BIOS IT Blog
Unlocking Data Analytics Excellence with Neuroblade: Insight from BIOS IT's Laurence Sawbridge
In this video, we're diving deep into the transformative technology of Neuroblade with none other than Laurence Sawbridge. Get ready to explore the future of data processing as Laurence unveils the secrets behind Neuroblade's groundbreaking solutions. If you're passionate about data analytics and innovation, you're in for a treat. Let's jump in and discover how Neuroblade is reshaping the landscape of data analytics.
If you would like anymore information on Neuroblades offering or are interested in testing its capabilties, please doesnt hesitate to contact us at [email protected]
Video transcript below:
Can you explain the concept of separating storage and compute in modern data analytics, and what benefits does it offer to organizations?
Modern data is big data, and there are very few compute configurations that have the space to store big data. That’s when you need to separate your data from your compute by using a storage array with a separate database engine to do the processing of queries.

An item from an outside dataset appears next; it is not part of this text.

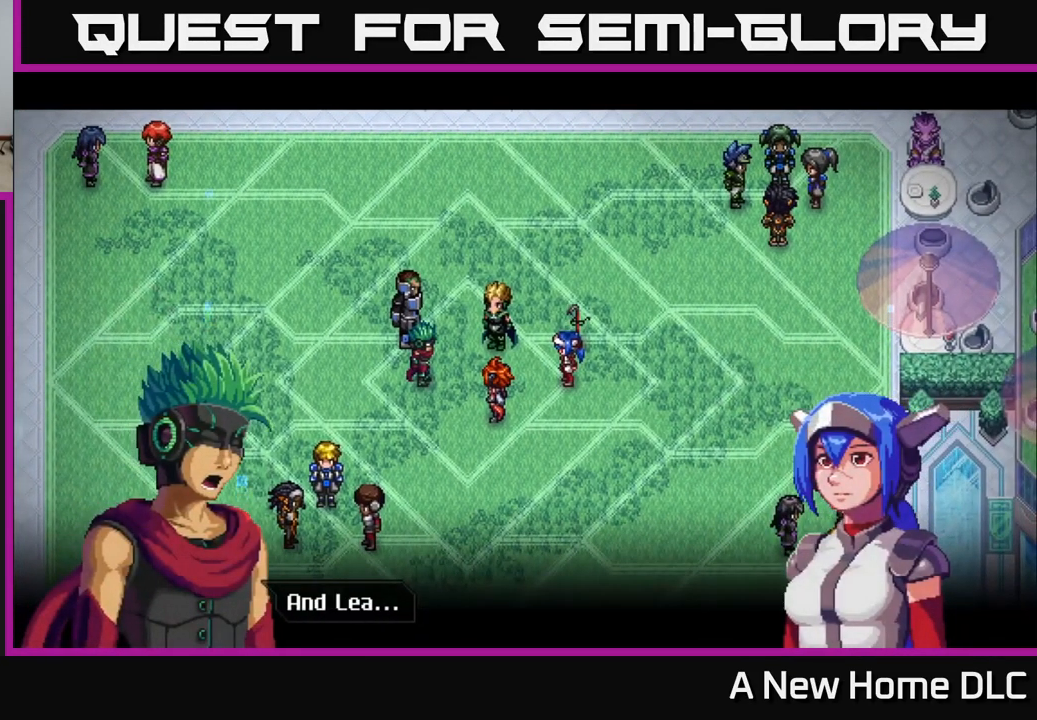
{"buttons": [], "left_stick": "center", "right_stick": "center", "events": []}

How does Neuroblade's special-purpose compute architecture address the performance inefficiencies introduced by the separation of storage and compute in data analytics systems?
The Neuroblade SPU has been designed from the ground up to process data in a fast and efficient manner. Separating storage from compute solves the problem of space, yet as with most engineering issues, fixing one problem often causes another, and here what we’re talking about is latency. One of my favourite sayings this year is that data is cheap to generate, but expensive to move. The expense in this instance, is the time it takes to read large amounts of data and present it to a user or program in a reasonable time frame.
Could you describe the key tiers involved in modern data analytics solutions, and why each of them is important for efficient data processing?
The first layer is the storage layer, which encompasses databases, cloud storage, and local storage, among others. Fast access to this data is always beneficial, but these benefits are magnified when dealing with big data queries.
Then there’s the compute layer. This is where the magic happens. Data queries are executed, data is manipulated, sub-queried, and processed, before being handed over to the application or user.
Once data has been retrieved, visualisations are made to help display it to the user in a human readable format, or it is passed to a reporting service or interactive dashboard.
Then there’s the new tier on the block, which is machine learning. Given the high cost of training a new model, you want to ensure that the data you’re feeding into it has been properly sanitised, verified, and complete. This is where query engines can help by ensuring the right data is passed to the trainer, and no erroneous information is used which may skew the accuracy of the AI model.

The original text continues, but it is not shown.